Assignment :: Scan the lines below for the string "down" and report how many lines contain it, giving only the number.

Extracted entries ::
○ ○ ○ ○ ○

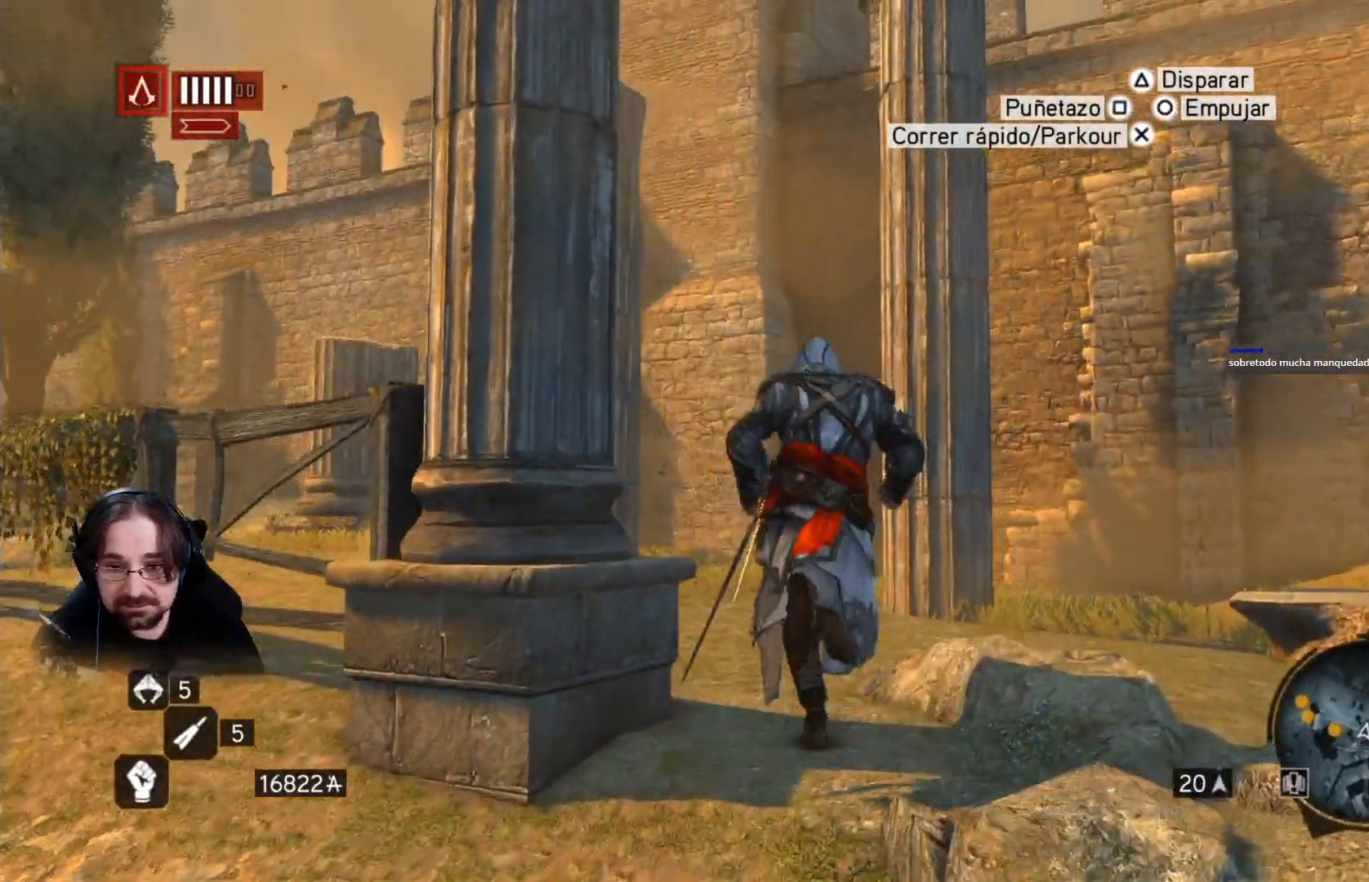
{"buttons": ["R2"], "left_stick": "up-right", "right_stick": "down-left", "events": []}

○ ○ ○ ○ ○

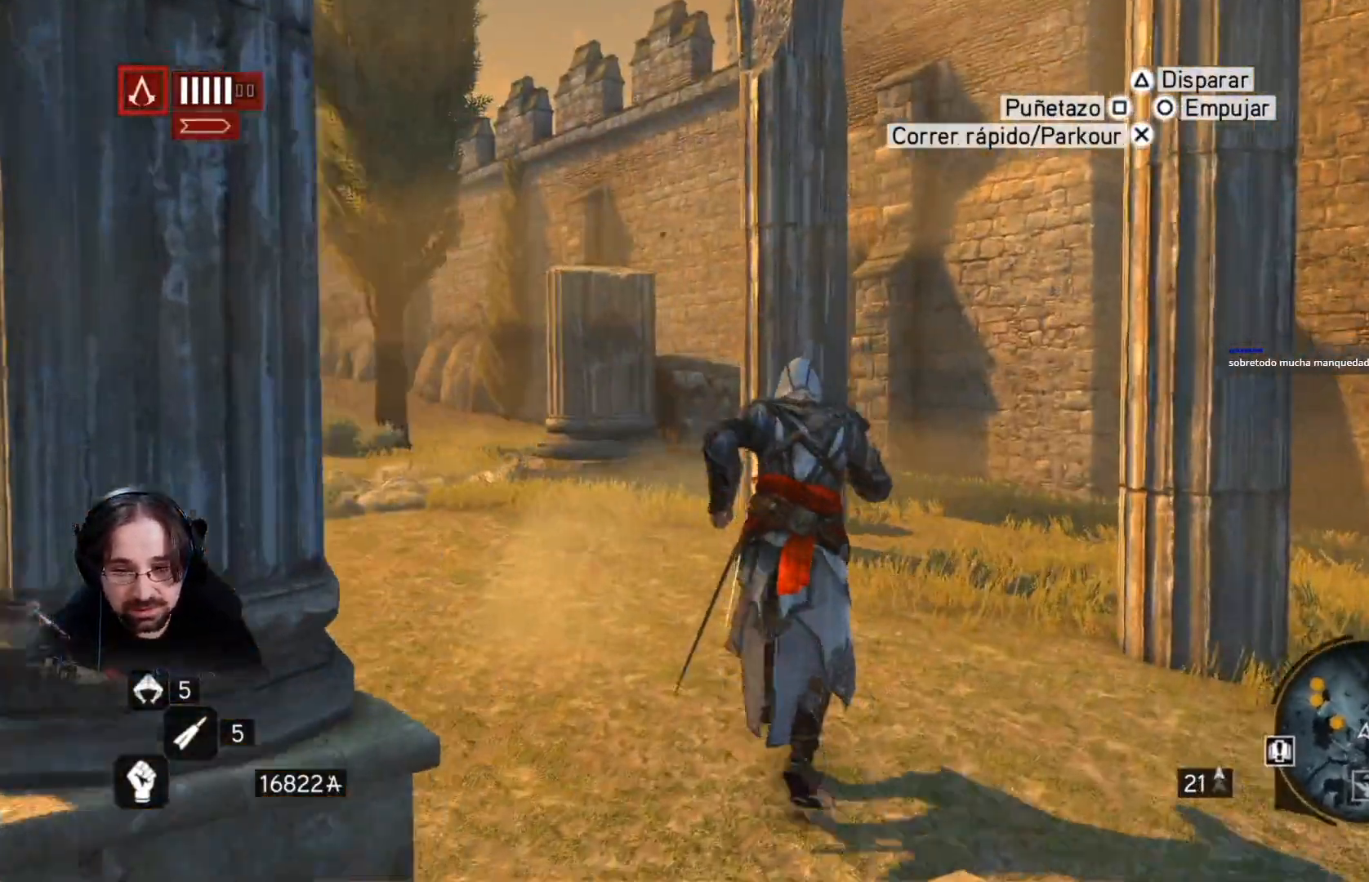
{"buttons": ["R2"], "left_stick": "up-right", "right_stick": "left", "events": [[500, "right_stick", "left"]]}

○ ○ ○ ○ ○

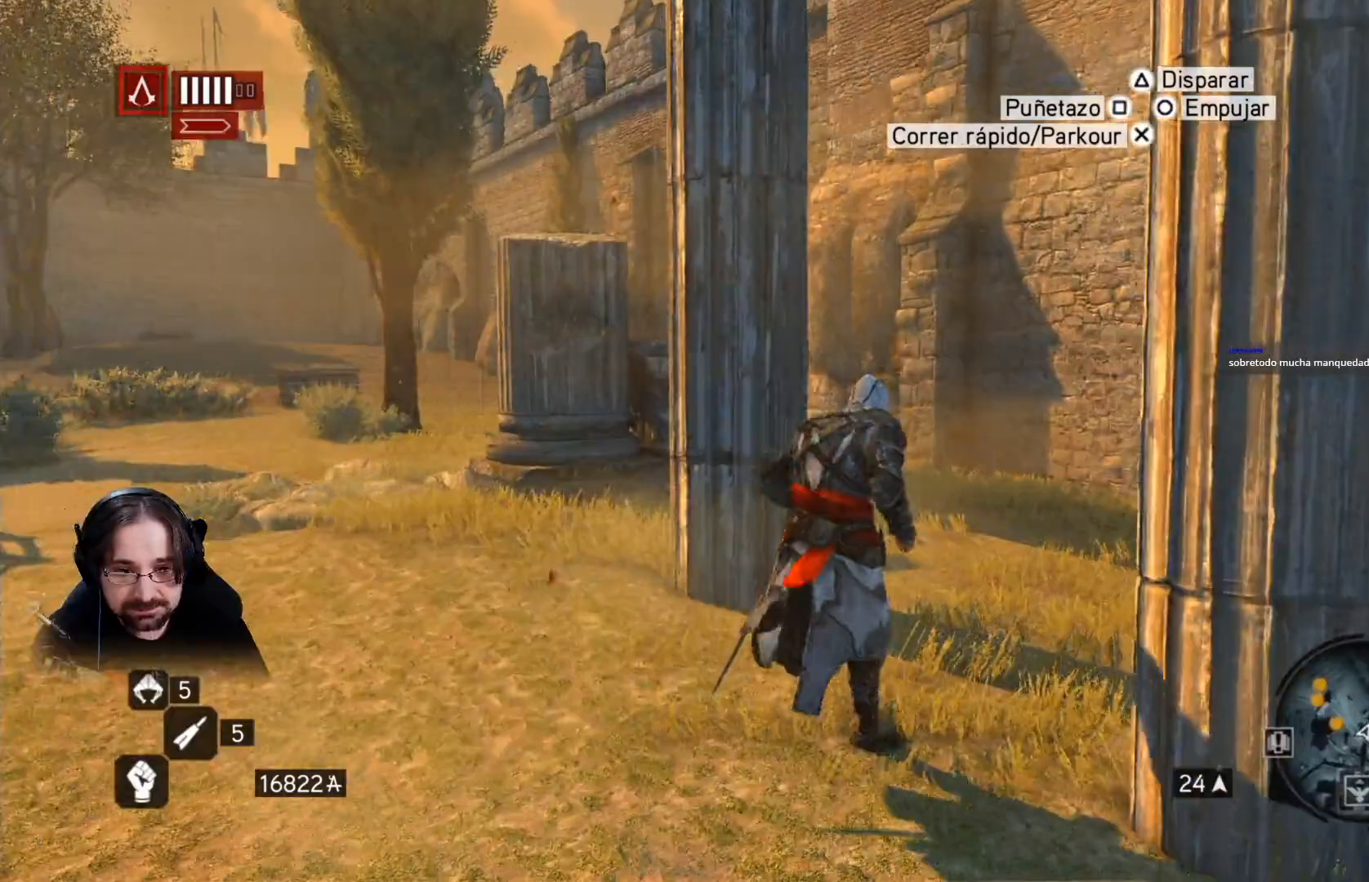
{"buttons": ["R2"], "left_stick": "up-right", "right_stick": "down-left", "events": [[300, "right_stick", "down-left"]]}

○ ○ ○ ○ ○

Reply to the task :: 2